TikTok, a social media platform owned by Chinese parent company Bytedance, has been downloaded over one billion times.
The app, which has been called the “last sunny corner of the internet” by The Economist, is a video sharing social media app where users create, share and discuss short media content.
Learnbonds.com gathered data that indicate a 200 million jump in downloads in the first quarter of 2020. The 28% increase year-on-year in downloads comes at a time when the global economy is reeling from the novel coronavirus, Covid-19.
According to the Learnbonds report, the spike in downloads of the app coincided with more citizens living under lockdown and looking for alternate ways to consume media.
Outside of China, India is responsible for 24.7% of the quarter’s downloads, while Brazil accounts for 14% and the US 13.7%.
Success in western media markets, something historically difficult for Asian apps to achieve, came off the back of two years of aggressive marketing campaigns.

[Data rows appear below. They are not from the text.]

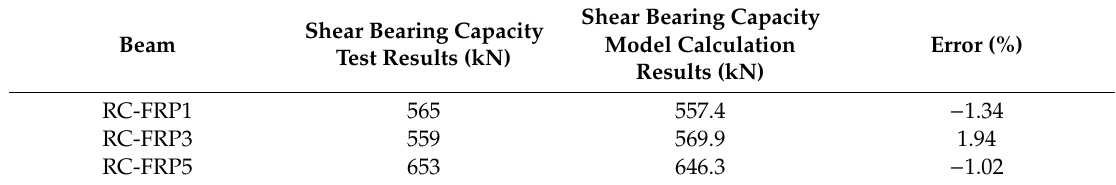
Table 11. Calculation results of shear capacity model for the RC beam strengthened by flax fiber sheets.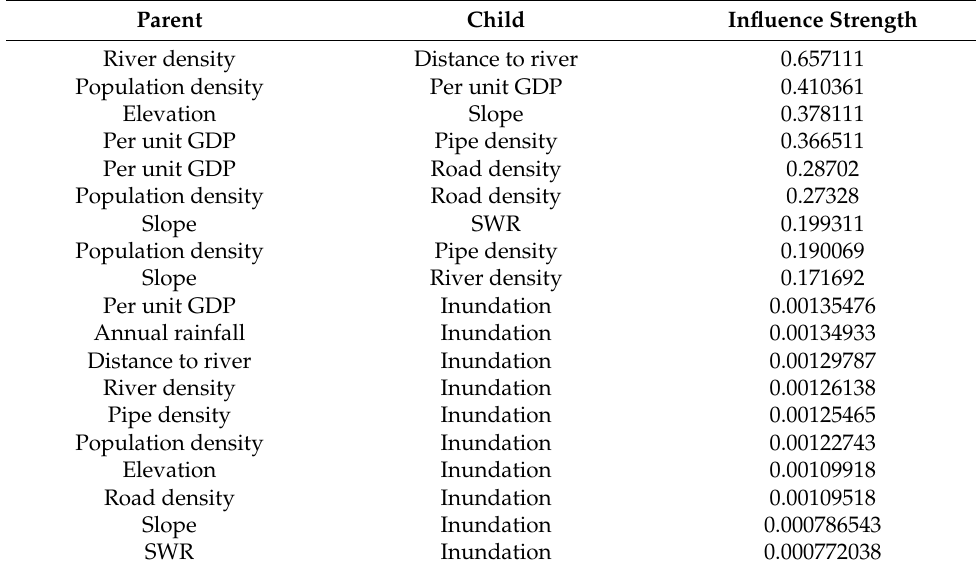
Figure 7. Influence strengths and three key disaster-causing factors chains. Table 3. Influence strengths between all parent and child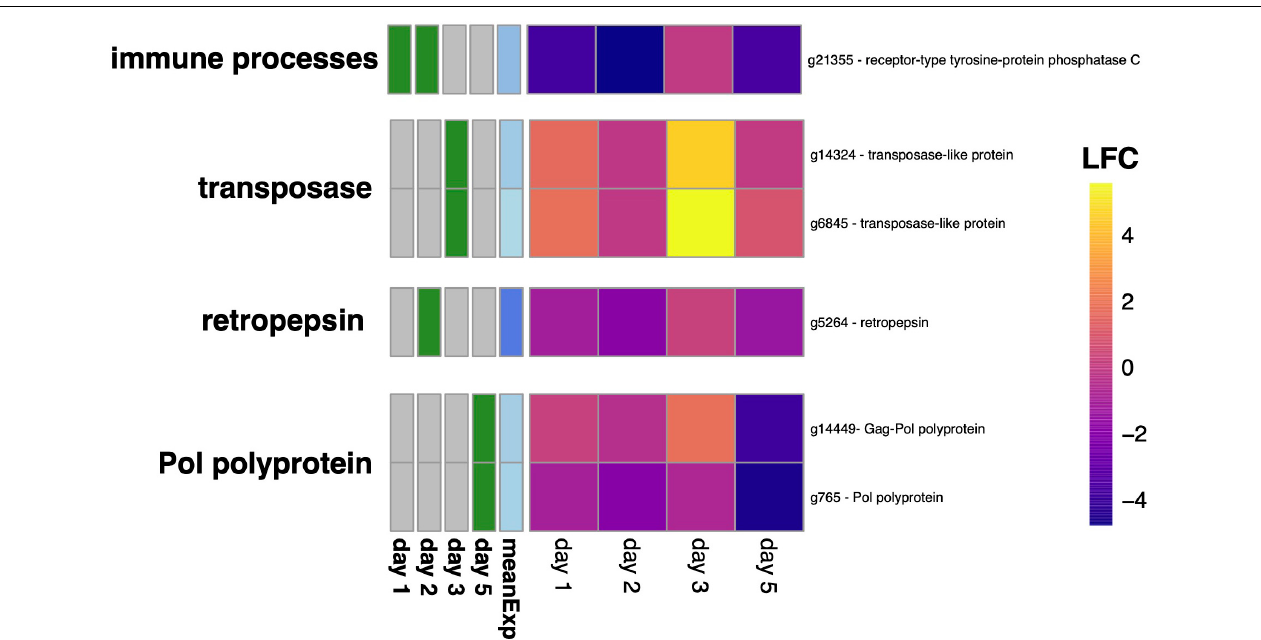
FIGURE 4 | Differential expression of genes involved in DNA recombination (GO:0006310 - DNA recombination). The heatmap shows the log-fold change (LFC) of Texel oysters relative to Sylt oysters with a significant up-regulation of transposase genes on day 3 and down-regulation of genes of viral origin (retropepsin on day 2 and Pol polyproteins on day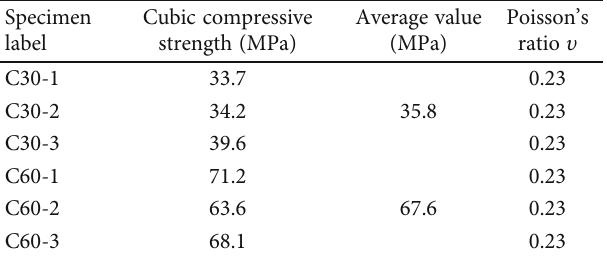
Table 2: Concrete compressive strength test results.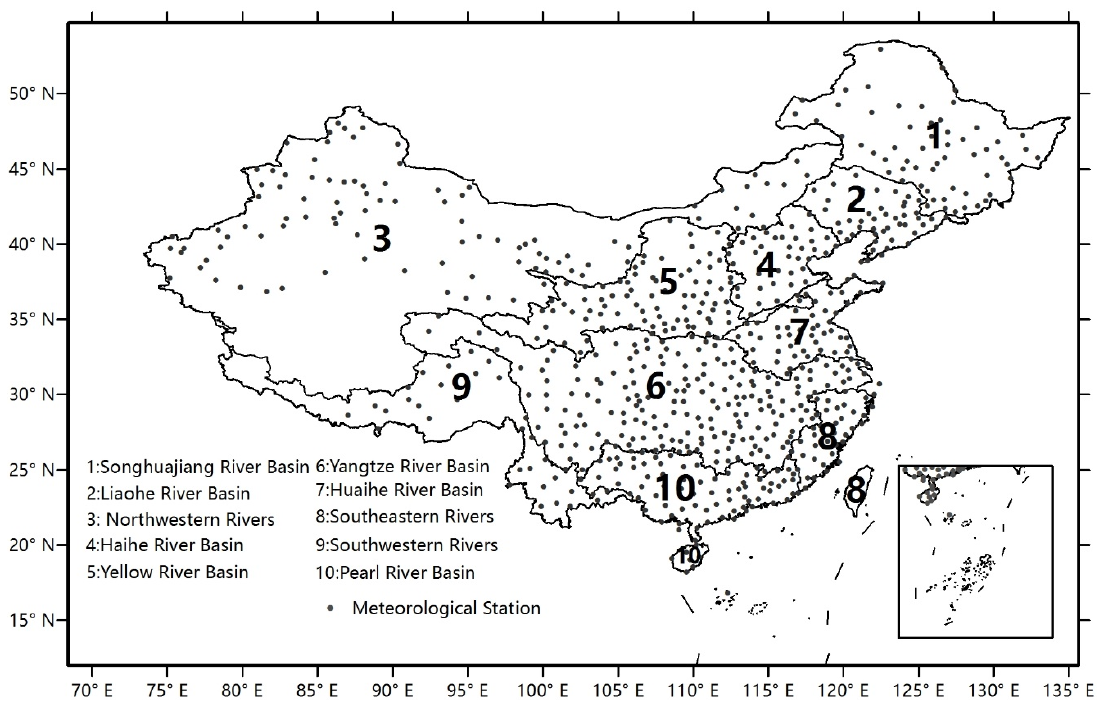
Figure 1. Large river basins and the locations of the 713 meteorological stations evaluated in China.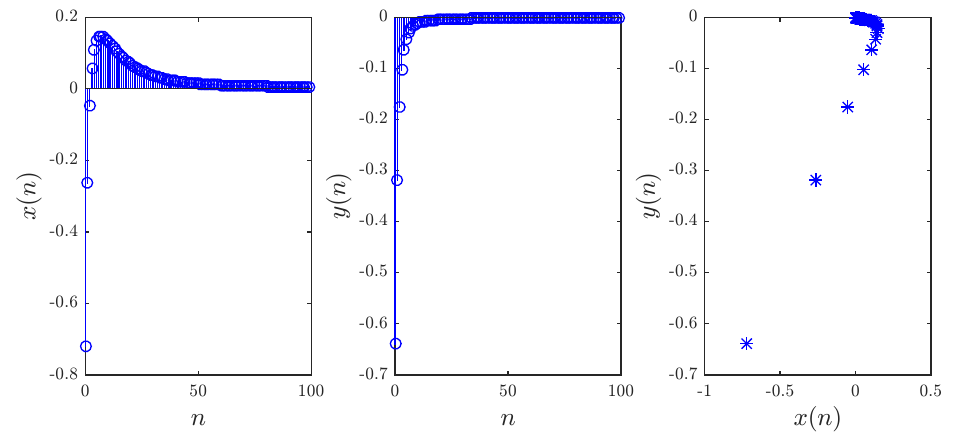
Figure 9. Stabilized states of the controlled fractional Tinkerbell map (11) with parameters ( α , β , γ , δ ) = ( 0.9, − 0.6013,2,0.5 ) , initial conditions ( x ( 0 ) , y ( 0 )) = ( − 0.72, − 0.64 ) , and fractional orders ( υ ( 0.99,0.95 )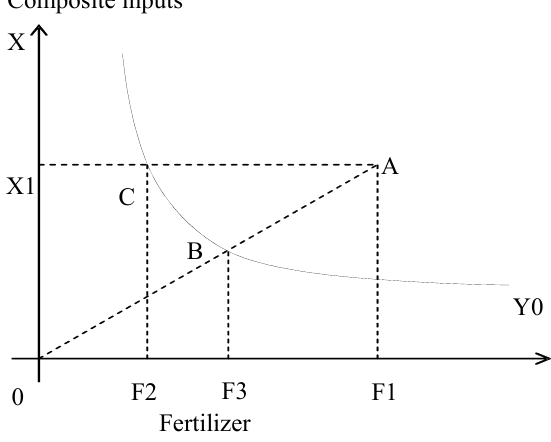
Figure A1. Explaining the concept of fertilizer technical efficiency (FTE).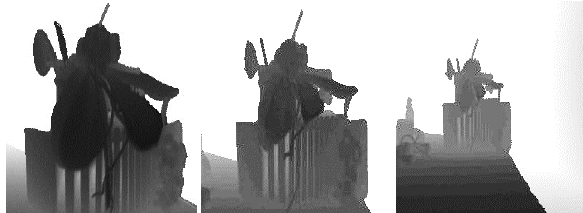
Figure 6: Range images for object distances of approximately 25 cm, 50 cm and 1 m (from left to right). Smaller distances are encoded with darker pixel values, whereas larger distances are encoded with brighter pixel values.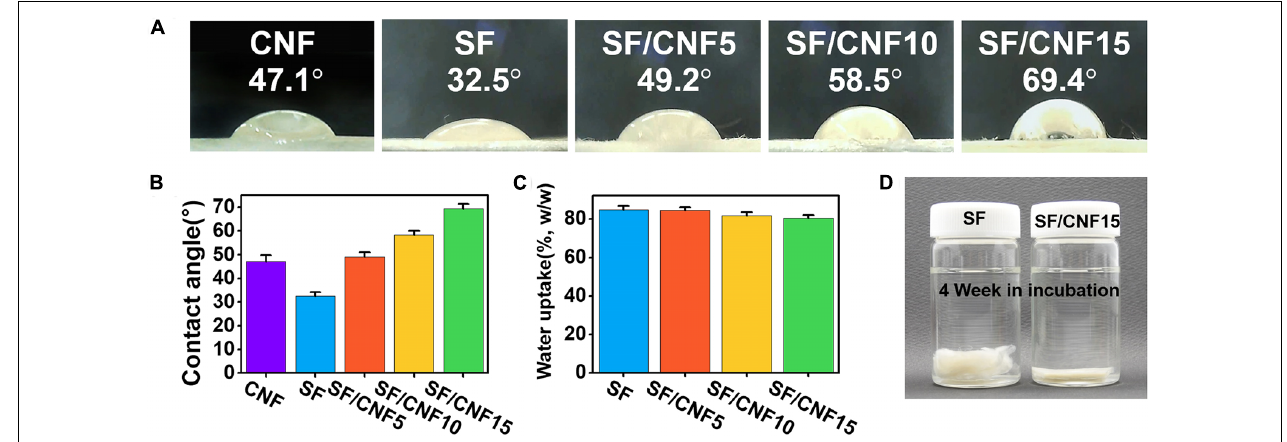
FIGURE 8 | (A,B) Initial water contact angles of the SF/CNF composites with various amounts of CNFs, (C) water uptake of SF/CNF composites with various amounts of CNFs after 24 h, and (D) nonwoven SF and SF/CNF15 composite after 4 weeks of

ByteDance spent over $1 billion in marketing in 2018, often using ad space on what are considered competitors, like Snapchat and Instagram, to reach millennial audiences. This year the group spent an estimated $700 000 on ad space at America’s largest and most viewed sporting event, the Super Bowl.
The success of TikTok in the US has not come without its detractors. Some reports have claimed ByteDance shares private data with the Chinese government. ByteDance has denied this and has even gone so far as to build a ‘transparency centre’ in Los Angeles to help ease suspicions. The centre, which is due to open in May, will allow for external experts to verify TikTok’s content management practices.
Global and national entities like the World Health Organisation, the National Health Services in Britain, and the Red Cross have verified accounts that are being used to relay important information and news. Videos with #coronavirus have been viewed 64 billion times while a #thankyouNHS video, a celebration of healthcare workers in Britain, has been viewed more the 400 million times.